La majorité des villages énumérés par M. Adraee sont situés au-delà de la "ligne jaune", qui délimite une zone d'une dizaine de kilomètres de profondeur dans le sud du Liban à l'intérieur de laquelle l'armée israélienne poursuit ses opérations afin de protéger la population du nord d'Israël des tirs du Hezbollah.

Israël et le Hezbollah pro-iranien poursuivent leurs affrontements malgré la trêve, principalement dans le sud du Liban, et l'armée israélienne a déjà mené des frappes au-delà de cette "ligne jaune".

Selon l'agence nationale d'information libanaise ANI, des frappes israéliennes ont visé mardi "plusieurs localités dans le sud" du pays.
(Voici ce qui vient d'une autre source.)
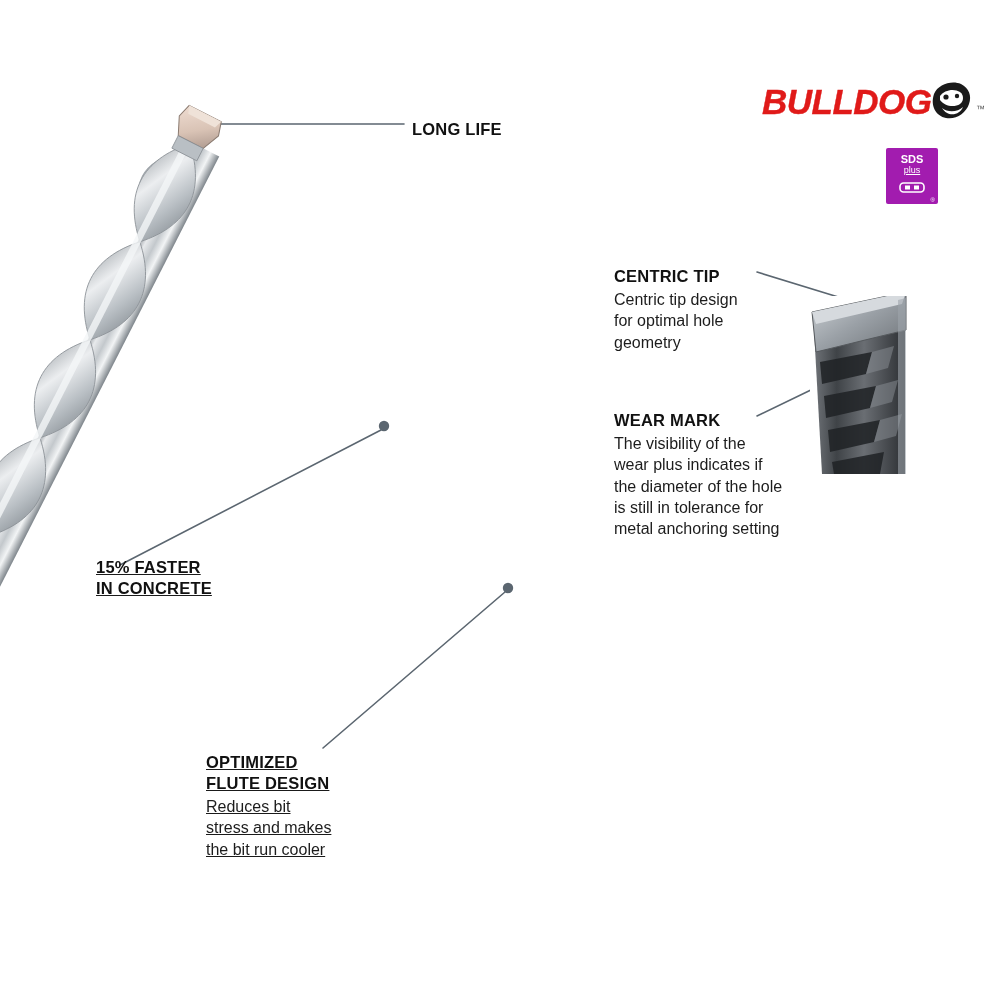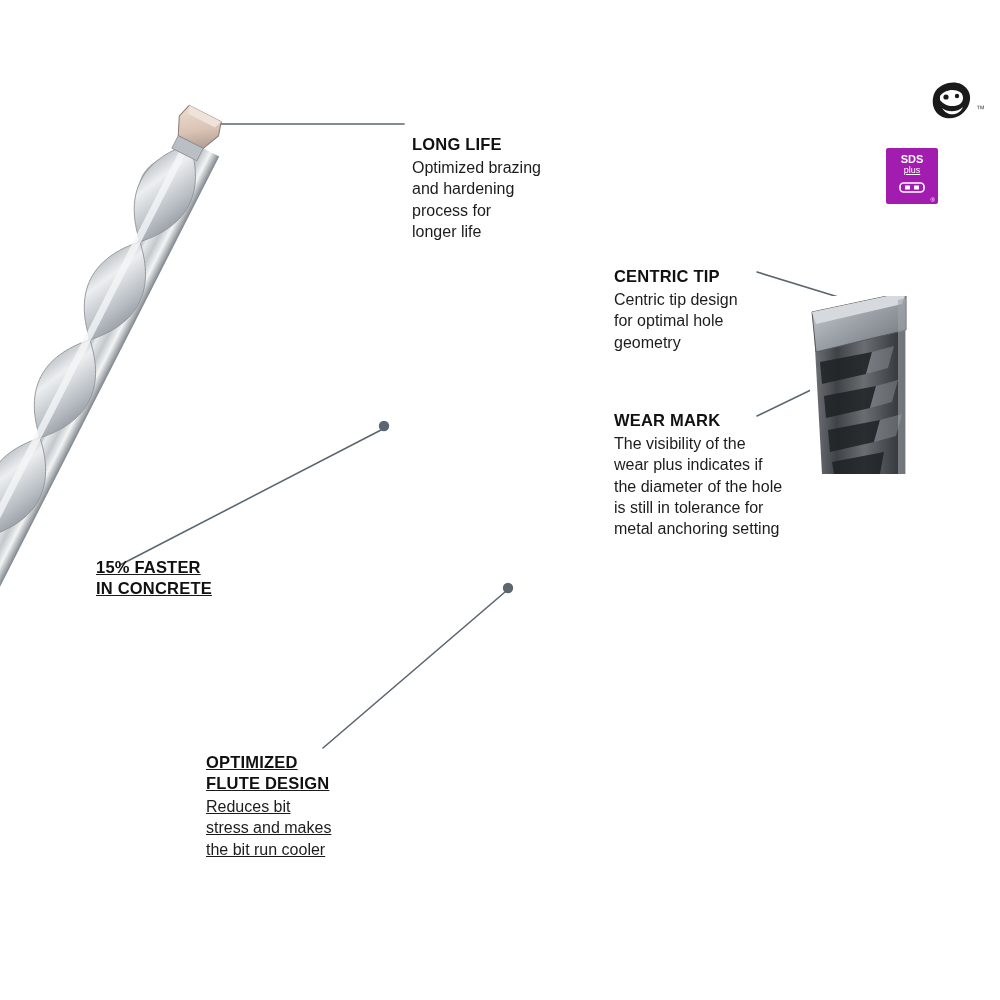"BULLDOG" div.logo-text { html: none -> <div>BULLDOG</div> }
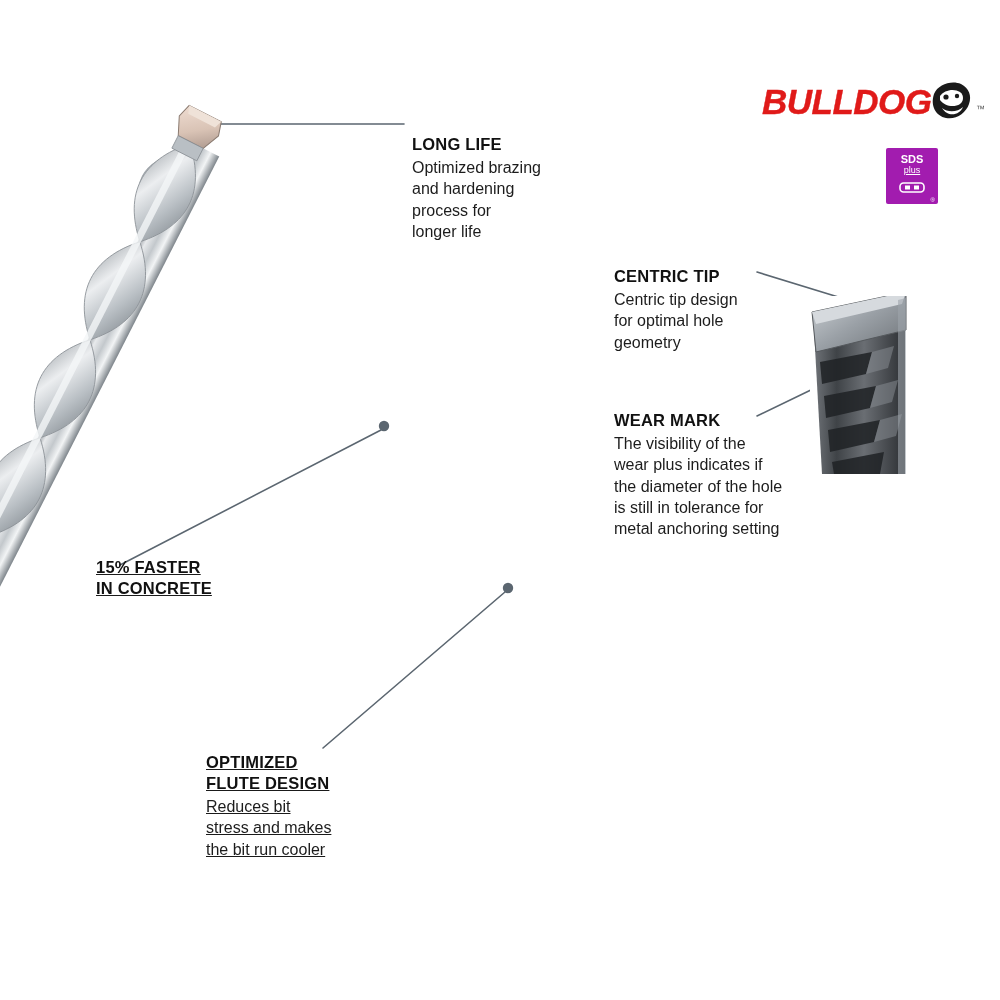"LONG LIFE" #co-long-life { top: 134px -> 119px }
Le mouvement pro-iranien Hezbollah a pour sa part affirmé dans un communiqué avoir visé un rassemblement de soldats et de véhicules dans le nord d’Israël avec "un essaim de drones d'attaque".

Depuis le début de la guerre, les frappes israéliennes ont tué plus de 3.000 personnes au Liban selon les autorités libanaises.

Côté israélien, 20 soldats et un contractuel travaillant pour l'armée ont été tués au Liban depuis le début de la guerre, le 2 mars.